** Data to examine follows **

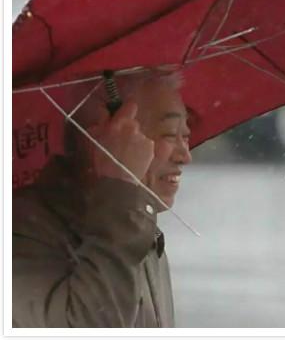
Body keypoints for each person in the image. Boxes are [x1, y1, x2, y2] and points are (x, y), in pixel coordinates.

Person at [13, 71, 190, 327]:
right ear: (100, 138)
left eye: (185, 136)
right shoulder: (21, 231)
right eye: (170, 134)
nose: (185, 156)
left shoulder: (140, 231)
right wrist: (121, 185)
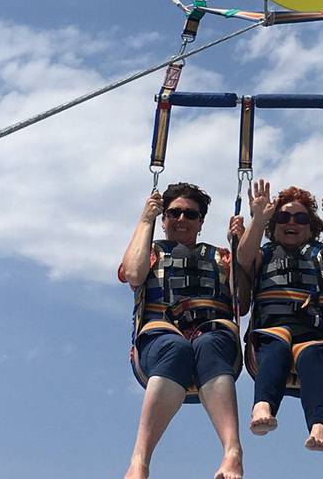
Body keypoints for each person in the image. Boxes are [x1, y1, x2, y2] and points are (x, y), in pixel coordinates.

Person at [119, 182, 248, 479]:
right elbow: (134, 274)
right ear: (163, 218)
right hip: (160, 337)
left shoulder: (220, 257)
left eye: (190, 215)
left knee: (210, 343)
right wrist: (144, 221)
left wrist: (238, 249)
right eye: (173, 213)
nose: (181, 219)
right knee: (175, 348)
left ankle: (233, 452)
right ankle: (139, 461)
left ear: (200, 222)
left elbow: (241, 302)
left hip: (212, 334)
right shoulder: (150, 251)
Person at [236, 180, 323, 452]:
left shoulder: (322, 253)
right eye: (283, 217)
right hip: (272, 328)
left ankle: (320, 424)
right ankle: (263, 405)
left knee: (312, 358)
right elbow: (243, 257)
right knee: (276, 347)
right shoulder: (264, 253)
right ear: (273, 227)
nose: (292, 222)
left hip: (314, 332)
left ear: (312, 228)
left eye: (301, 218)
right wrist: (258, 218)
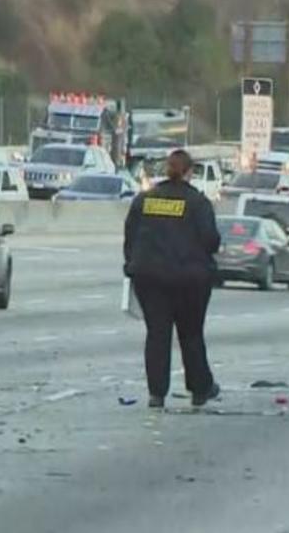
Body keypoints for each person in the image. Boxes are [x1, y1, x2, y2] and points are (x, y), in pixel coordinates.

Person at [123, 149, 222, 408]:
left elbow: (130, 237)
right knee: (190, 334)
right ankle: (199, 388)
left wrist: (133, 265)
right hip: (189, 280)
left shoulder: (144, 200)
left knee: (157, 334)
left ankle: (157, 393)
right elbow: (211, 241)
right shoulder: (197, 203)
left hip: (150, 277)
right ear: (189, 172)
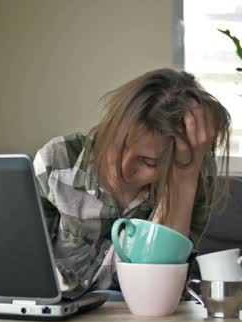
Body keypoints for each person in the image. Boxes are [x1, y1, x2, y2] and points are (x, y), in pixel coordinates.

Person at [33, 68, 231, 297]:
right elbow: (23, 267)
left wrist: (184, 180)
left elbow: (157, 294)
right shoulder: (56, 162)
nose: (123, 168)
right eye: (120, 144)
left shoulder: (194, 181)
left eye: (149, 162)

** End of Data to examine **

*Problem description*
Omit the pictures; print the records above exactly.

*Solution to this problem*
Body keypoints for each person in the image. Boxes are [x1, y1, x2, y2] and points are (x, y), in pixel coordinates.

Person at [13, 71, 190, 327]:
right ear: (100, 138)
left eye: (185, 136)
right shoulder: (21, 231)
right eye: (170, 134)
nose: (185, 156)
left shoulder: (140, 231)
right wrist: (121, 185)
Body keypoints for each person in the image. Boxes are [x1, y1, x2, y2] and points are (x, y), in pixel coordinates.

Person at [119, 182, 248, 479]:
right elbow: (134, 274)
right ear: (163, 218)
right hip: (160, 337)
left shoulder: (220, 257)
left eye: (190, 215)
left knee: (210, 343)
right wrist: (144, 221)
left wrist: (238, 249)
right eye: (173, 213)
nose: (181, 219)
right knee: (175, 348)
left ankle: (233, 452)
right ankle: (139, 461)
left ear: (200, 222)
left elbow: (241, 302)
left hip: (212, 334)
right shoulder: (150, 251)
Person at [236, 180, 323, 452]:
left shoulder: (322, 253)
right eye: (283, 217)
right hip: (272, 328)
left ankle: (320, 424)
right ankle: (263, 405)
left knee: (312, 358)
right elbow: (243, 257)
right knee: (276, 347)
right shoulder: (264, 253)
right ear: (273, 227)
nose: (292, 222)
left hip: (314, 332)
left ear: (312, 228)
left eye: (301, 218)
right wrist: (258, 218)
Body keypoints for each person in the image. Boxes are [x1, y1, x2, y2] and points are (x, y), in pixel coordinates.

Person at [123, 149, 222, 408]:
left elbow: (130, 237)
right knee: (190, 334)
right ankle: (199, 388)
left wrist: (133, 265)
right hip: (189, 280)
left shoulder: (144, 200)
left knee: (157, 334)
left ankle: (157, 393)
right elbow: (211, 241)
right shoulder: (197, 203)
left hip: (150, 277)
right ear: (189, 172)
Body keypoints for each person in the image. Boxes are [x1, y1, x2, y2] and points are (x, y), in pixel coordinates.

Person at [33, 68, 231, 297]:
right elbow: (23, 267)
left wrist: (184, 180)
left elbow: (157, 294)
right shoulder: (56, 162)
nose: (123, 168)
right eye: (120, 144)
left shoulder: (194, 181)
left eye: (149, 162)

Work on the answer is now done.